— EXCERPT TO READ —
'''
The Srikrishna Committee has accomplished its task with competence and professionalism. However, for the ruling Congress the road ahead is riddled with political landmines.

A crisis triggered by conflicting political interests can be solved only through political intervention. This realisation has so far inhibited any knee-jerk reaction to the option suggested by the Justice B.N. Srikrishna Committee that keeping Andhra Pradesh united with constitutional safeguards for Telangana would be the “best way forward.”

On the shoulders of the Congress-led United Progressive Alliance (UPA) now lies the responsibility of choosing among the two key options — a united State with a model for Telangana's development, or a bifurcation with Hyderabad as the capital of Telangana.

The adverse implications of bifurcation have been enunciated unambiguously. It would give a fillip to similar demands outside Andhra Pradesh. Also, it would be for the first time after the re-organisation of the States that a political demand to divide a State constituted on linguistic lines would have been conceded, by the creation of two Telugu-speaking states. The Committee wanted the issue of whether a region could be allowed to decide for itself its political status, to be viewed in the larger context.

What stands out in the Srikrishna Committee's report is its sagacity in debunking, on the basis of facts, certain dubious and time-worn theories that were in circulation. The report showed that Rayalaseema, a region rich in mineral resources, was more backward than Telangana. The growth in per capita Gross District level Domestic Product (GDDP) between 2000-01 and 2007-08 was 58.4 per cent in all of Andhra Pradesh, while it was 63 per cent in Telangana including Hyderabad, 60.3 per cent excluding Hyderabad, 58 per cent in Rayalaseema and 54.1 per cent in Coastal Andhra.
'''
— GIVEN REQUEST 1 —
According to the passage on the Srikrishna Committee report, which region was shown to be more backward than Telangana?
— GIVEN REQUEST 2 —
From the passage on the Srikrishna Committee report, return the portion starting at "On the shoulders" and ending at "capital of Telangana.".
— GIVEN REQUEST 3 —
Take the passage on the Srikrishna Committee report further, continuing from its last sentence.
The lines after this point come from a separate source.

(Saved entries)
'''
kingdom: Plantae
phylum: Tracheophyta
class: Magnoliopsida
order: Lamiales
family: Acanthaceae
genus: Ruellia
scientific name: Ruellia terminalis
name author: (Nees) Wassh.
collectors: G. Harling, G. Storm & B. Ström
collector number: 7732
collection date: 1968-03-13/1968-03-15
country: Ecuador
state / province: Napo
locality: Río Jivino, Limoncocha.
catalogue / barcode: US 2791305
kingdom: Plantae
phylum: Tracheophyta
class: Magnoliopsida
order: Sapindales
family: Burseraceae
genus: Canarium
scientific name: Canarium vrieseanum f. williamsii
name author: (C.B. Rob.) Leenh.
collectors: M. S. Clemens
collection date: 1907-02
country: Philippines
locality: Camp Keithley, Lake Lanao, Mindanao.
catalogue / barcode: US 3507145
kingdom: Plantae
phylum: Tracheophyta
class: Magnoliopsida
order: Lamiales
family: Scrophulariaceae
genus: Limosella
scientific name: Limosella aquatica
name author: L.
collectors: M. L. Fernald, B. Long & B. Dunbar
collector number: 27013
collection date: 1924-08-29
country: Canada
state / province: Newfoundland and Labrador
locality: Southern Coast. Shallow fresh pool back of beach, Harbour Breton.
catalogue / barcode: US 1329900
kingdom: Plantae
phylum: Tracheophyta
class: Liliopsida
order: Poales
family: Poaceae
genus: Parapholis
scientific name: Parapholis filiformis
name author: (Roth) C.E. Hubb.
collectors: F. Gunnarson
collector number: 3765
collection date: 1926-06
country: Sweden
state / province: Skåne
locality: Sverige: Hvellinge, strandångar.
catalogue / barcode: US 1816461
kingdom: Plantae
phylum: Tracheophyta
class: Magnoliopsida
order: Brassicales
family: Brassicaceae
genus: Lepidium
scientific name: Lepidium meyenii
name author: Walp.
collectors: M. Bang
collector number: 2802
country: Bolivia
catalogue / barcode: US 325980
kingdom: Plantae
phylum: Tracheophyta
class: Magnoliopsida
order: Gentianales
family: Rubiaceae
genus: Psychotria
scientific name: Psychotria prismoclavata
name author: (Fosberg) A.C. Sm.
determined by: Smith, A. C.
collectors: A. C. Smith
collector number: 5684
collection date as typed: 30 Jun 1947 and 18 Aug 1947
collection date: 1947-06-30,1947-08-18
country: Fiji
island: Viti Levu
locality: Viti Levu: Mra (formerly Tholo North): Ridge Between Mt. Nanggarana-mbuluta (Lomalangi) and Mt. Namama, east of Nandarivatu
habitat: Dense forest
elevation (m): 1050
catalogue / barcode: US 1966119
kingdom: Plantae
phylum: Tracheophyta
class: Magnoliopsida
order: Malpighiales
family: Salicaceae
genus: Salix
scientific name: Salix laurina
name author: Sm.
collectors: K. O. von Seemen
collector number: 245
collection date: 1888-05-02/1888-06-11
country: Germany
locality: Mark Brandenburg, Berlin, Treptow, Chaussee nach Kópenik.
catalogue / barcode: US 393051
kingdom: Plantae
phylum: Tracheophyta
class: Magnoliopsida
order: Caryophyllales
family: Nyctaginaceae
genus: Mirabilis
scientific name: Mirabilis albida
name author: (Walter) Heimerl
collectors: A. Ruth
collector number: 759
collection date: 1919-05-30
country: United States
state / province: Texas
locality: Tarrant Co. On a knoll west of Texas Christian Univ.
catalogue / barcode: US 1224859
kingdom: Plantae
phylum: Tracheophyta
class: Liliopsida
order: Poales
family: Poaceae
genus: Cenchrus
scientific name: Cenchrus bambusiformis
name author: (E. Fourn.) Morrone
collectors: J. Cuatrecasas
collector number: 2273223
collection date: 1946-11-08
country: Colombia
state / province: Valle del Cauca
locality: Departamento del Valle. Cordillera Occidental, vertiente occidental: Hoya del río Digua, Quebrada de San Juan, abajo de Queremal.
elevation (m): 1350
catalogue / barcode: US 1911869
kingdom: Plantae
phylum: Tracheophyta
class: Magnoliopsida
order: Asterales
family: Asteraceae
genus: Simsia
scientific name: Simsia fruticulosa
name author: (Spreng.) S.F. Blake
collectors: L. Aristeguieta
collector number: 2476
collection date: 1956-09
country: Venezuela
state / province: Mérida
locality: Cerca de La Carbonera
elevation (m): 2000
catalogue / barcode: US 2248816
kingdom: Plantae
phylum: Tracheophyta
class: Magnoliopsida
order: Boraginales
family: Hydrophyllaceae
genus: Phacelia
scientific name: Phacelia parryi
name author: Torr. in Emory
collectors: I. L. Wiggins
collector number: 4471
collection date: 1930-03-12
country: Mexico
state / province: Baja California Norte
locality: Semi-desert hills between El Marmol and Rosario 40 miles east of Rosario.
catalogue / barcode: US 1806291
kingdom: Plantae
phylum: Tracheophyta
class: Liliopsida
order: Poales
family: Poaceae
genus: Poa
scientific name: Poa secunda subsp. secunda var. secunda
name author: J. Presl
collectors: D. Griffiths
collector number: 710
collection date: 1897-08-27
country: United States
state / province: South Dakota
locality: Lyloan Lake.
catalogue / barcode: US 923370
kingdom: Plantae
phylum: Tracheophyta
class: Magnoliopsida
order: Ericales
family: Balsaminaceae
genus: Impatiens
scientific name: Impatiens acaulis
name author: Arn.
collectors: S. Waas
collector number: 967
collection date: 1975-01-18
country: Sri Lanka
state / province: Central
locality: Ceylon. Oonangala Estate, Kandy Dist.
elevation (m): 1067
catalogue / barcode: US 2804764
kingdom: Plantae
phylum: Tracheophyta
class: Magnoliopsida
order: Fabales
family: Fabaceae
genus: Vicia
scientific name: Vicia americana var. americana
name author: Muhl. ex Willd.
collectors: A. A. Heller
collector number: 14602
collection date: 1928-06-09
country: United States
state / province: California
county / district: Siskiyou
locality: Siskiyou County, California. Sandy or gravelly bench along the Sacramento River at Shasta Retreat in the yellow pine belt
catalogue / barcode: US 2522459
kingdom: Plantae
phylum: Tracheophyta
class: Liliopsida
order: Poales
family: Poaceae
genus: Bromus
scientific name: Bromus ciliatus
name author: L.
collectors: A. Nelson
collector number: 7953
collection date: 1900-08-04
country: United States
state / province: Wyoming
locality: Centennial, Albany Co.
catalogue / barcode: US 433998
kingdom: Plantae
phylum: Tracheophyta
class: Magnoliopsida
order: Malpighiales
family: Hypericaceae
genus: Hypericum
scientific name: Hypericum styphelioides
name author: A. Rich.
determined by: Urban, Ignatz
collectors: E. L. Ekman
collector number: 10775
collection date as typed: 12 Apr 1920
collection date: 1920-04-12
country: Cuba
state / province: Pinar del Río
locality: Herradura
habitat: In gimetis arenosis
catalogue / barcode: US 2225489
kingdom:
'''
— WRITTEN RESPONSE 1 —
Rayalaseema, a region rich in mineral resources.

— WRITTEN RESPONSE 2 —
On the shoulders of the Congress-led United Progressive Alliance (UPA) now lies the responsibility of choosing among the two key options — a united State with a model for Telangana's development, or a bifurcation with Hyderabad as the capital of Telangana.

— WRITTEN RESPONSE 3 —
The Committee was pragmatic in acknowledging that the demand for Telangana was not unjustified. In fact, it did not flinch in saying that a separate Telangana state would be viable economically as its Gross Domestic State Product (GDP) would be above that of even smaller States such as Jharkhand and Chhattisgarh, though this was a neutral factor in its decision-making relating to Telangana. Telangana's per capita income would in fact be a notch higher than the all-India average.

The Committee put the record straight on the extent of support in Telangana for a bifurcation of the State. Strong pro-Telangana elements existed in Warangal, West Khammam, Nizamabad, Karimnagar, southern Adilabad, Siddipet area of Medak, parts of Nalgonda and Mahabubnagar and some areas of Ranga Reddy. The most vociferous and agitating sections were students, unemployed youth, lawyers and non-gazetted government employees.

An appreciable segment of the population was neutral. It included the original population of Hyderabad; people living in villages bordering Maharashtra, Chhattisgarh, Karnataka, coastal Andhra and Rayalaseema; people from the ‘settler' villages in the Telangana heartland (migrants from Andhra); and the migrant population in Hyderabad. A large section of the tribal people, particularly those belonging to the hill tribes, even favoured a separate State of ‘Manyaseeema' comprising parts of Orissa, Chhattisgarh, Andhra Pradesh and Maharashtra.

The Scheduled Castes, the Backward Classes and the minorities had their own aspirations for political space, economic development and reservation benefits. This incisive observation is borne out by the clear caste divisions witnessed among the Telangana joint action groups, including those on the Osmania University campus.

Also, the Committee placed on record what everyone knew but hesitated to articulate — the exploitation of educated youth by politicians, causing inter-regional and inter-community disaffection. The mismatch between the skills of many of the graduates with those required by employers, given the poor quality of private colleges (engineering colleges in particular), was resulting in graduates being able to find only low-paying jobs, or no jobs at all. Their frustration was being exploited by politicians, ascribing their problems to discrimination against the people of Telangana.

Addressing a genuine concern of the people of Telangana, the Srikrishna Committee advocated steps to strike a regional balance in making appointments to key posts such as that of the Advocate-General, and to positions in administrative tribunals. It wanted the government to provide fair representation to all regions while making choices for senior positions in the Secretariat and the Directorates, a safeguard not available in the Presidential Order of 1975.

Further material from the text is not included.